EXERCISE AIM
Print the lines of the records verbatim, starting with the line that contains "Depending on the" and continuing through the line that contains "## Authors and Credit", with both of those lines included.

Records from a data source
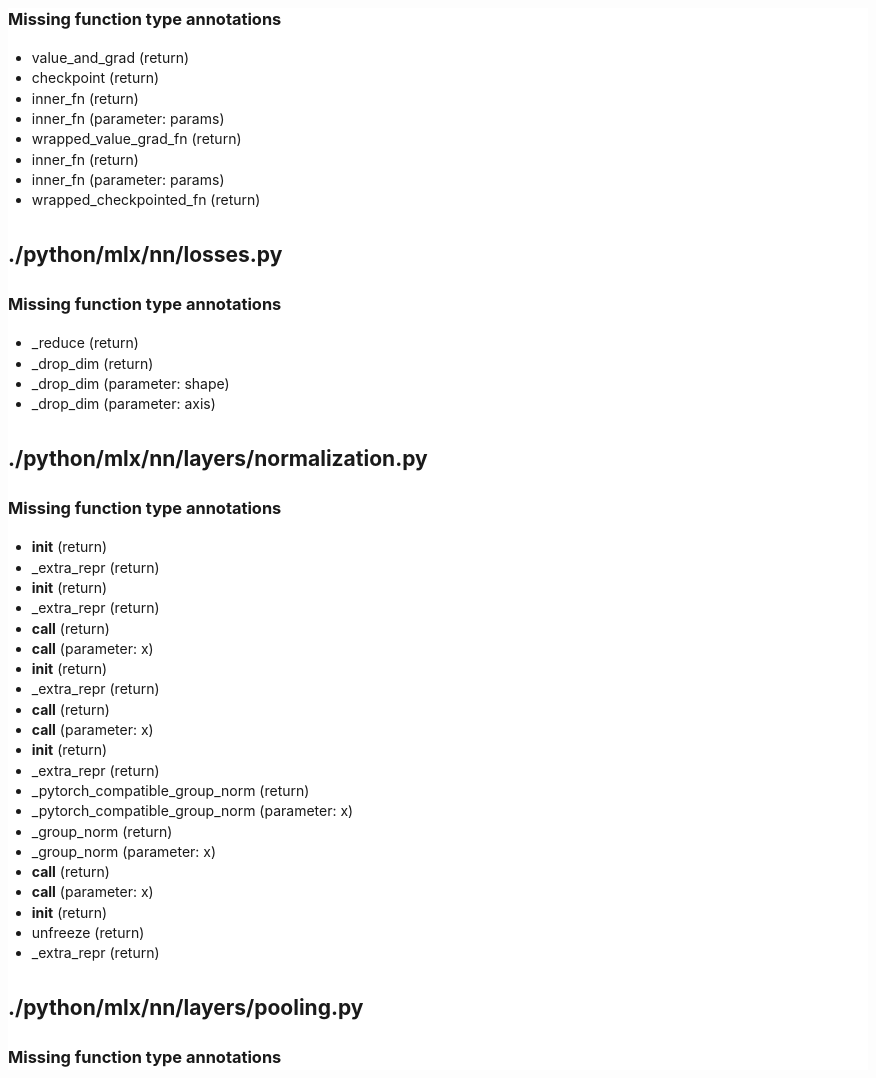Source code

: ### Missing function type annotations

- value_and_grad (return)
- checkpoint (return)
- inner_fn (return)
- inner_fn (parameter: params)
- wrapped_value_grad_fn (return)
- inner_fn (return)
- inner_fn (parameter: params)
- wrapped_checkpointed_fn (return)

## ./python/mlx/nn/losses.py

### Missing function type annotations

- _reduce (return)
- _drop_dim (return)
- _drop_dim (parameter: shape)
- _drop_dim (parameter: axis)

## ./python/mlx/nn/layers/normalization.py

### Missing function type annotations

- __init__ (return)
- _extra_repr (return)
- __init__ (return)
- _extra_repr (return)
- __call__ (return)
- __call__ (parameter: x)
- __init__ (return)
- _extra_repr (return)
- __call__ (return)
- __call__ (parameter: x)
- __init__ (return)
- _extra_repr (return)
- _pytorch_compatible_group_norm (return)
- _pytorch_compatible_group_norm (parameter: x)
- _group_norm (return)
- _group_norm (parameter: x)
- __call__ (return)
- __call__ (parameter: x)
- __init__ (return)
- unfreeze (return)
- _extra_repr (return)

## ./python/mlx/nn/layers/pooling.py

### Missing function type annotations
---
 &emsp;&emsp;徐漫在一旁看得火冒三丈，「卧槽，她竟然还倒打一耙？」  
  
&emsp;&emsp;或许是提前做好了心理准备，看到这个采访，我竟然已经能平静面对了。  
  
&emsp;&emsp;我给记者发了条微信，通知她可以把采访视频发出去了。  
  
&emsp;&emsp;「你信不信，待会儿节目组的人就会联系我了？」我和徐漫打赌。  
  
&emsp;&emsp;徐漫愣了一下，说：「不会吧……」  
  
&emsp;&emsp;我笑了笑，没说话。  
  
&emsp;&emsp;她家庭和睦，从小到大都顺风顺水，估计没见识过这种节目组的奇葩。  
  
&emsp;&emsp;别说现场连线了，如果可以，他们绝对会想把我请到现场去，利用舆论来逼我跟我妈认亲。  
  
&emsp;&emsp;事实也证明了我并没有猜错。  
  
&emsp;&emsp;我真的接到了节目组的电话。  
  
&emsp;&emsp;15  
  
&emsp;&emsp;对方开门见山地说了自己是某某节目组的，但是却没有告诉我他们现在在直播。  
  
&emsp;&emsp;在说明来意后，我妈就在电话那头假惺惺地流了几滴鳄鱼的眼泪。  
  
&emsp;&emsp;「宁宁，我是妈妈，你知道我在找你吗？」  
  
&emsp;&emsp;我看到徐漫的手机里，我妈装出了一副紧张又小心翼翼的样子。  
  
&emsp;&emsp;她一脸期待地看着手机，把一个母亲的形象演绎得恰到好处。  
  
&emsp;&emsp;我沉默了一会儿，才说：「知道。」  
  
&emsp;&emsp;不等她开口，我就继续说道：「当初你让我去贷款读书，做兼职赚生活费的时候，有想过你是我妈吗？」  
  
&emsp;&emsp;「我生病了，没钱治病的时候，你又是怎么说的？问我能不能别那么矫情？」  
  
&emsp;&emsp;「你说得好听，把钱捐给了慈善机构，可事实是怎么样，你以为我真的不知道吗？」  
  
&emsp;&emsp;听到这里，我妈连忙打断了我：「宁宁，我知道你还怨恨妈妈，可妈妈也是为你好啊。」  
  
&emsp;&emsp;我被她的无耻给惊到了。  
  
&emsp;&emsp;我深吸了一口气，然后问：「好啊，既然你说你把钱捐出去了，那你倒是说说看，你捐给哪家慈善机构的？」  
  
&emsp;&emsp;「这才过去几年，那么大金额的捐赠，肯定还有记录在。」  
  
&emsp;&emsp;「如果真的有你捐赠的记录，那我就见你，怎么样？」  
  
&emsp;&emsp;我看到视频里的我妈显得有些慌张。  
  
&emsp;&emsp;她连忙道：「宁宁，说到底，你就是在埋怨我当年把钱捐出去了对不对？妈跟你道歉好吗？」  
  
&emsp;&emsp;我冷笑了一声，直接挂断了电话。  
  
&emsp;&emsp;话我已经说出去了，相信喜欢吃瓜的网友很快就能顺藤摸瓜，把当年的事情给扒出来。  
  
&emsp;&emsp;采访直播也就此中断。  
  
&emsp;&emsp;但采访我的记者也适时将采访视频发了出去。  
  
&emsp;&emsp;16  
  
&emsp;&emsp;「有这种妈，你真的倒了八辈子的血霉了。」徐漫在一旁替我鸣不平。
==
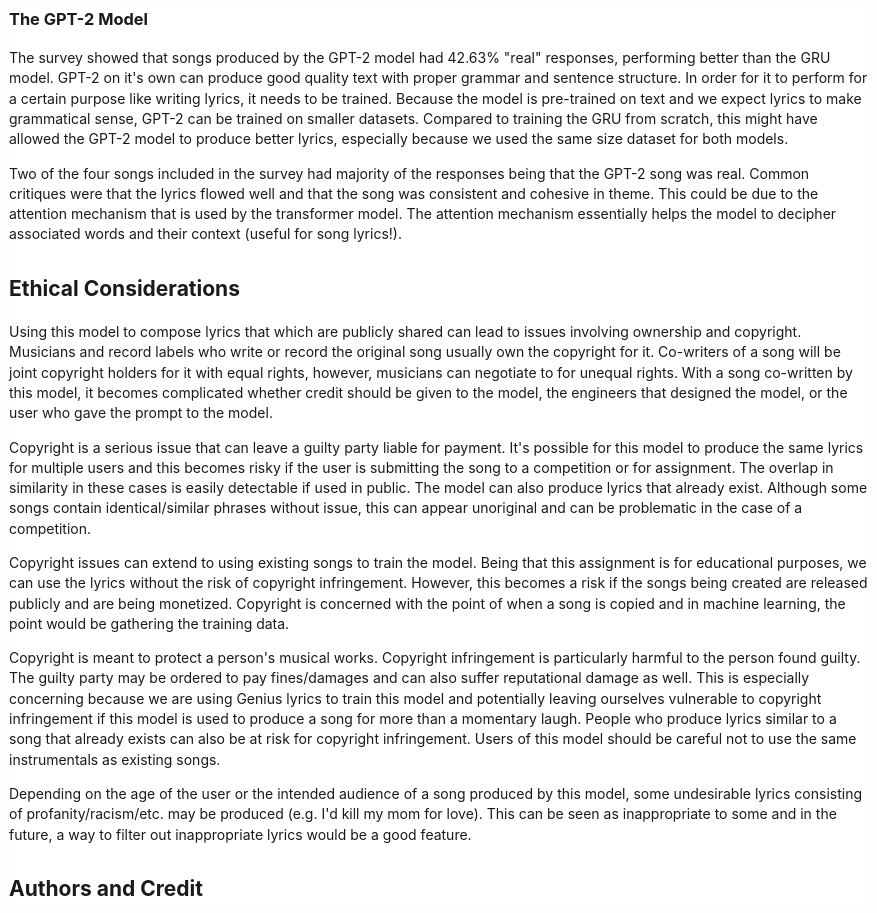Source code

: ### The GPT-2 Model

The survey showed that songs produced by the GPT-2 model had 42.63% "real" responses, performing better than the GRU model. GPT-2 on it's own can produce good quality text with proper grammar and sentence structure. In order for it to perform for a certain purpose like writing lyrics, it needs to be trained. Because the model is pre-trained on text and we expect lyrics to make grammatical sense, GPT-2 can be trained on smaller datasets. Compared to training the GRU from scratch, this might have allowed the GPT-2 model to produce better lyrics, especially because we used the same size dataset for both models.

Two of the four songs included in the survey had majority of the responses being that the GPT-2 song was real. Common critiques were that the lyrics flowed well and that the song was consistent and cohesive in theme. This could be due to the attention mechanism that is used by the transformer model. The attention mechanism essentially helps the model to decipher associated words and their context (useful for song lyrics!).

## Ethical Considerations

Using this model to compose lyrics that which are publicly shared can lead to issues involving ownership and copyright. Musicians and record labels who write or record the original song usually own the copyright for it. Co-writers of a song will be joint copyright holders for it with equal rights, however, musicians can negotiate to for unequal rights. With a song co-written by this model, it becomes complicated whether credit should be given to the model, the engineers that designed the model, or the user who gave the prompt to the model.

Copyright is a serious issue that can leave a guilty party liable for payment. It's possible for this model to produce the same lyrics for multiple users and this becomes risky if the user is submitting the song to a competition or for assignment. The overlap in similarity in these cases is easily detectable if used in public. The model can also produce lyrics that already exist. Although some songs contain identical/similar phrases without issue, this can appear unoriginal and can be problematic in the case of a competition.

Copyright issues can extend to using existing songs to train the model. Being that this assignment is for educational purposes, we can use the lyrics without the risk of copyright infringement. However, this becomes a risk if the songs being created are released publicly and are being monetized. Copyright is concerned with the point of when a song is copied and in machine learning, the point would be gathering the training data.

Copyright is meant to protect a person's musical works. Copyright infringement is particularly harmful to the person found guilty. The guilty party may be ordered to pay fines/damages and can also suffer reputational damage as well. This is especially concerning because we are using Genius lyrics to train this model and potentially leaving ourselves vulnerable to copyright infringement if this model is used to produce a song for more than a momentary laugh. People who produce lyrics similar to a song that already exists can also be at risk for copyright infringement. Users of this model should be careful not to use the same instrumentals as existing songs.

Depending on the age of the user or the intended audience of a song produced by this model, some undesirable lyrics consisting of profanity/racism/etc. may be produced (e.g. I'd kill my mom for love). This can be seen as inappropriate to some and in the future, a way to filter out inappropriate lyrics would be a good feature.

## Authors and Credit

WRITTEN REPLY
Depending on the age of the user or the intended audience of a song produced by this model, some undesirable lyrics consisting of profanity/racism/etc. may be produced (e.g. I'd kill my mom for love). This can be seen as inappropriate to some and in the future, a way to filter out inappropriate lyrics would be a good feature.

## Authors and Credit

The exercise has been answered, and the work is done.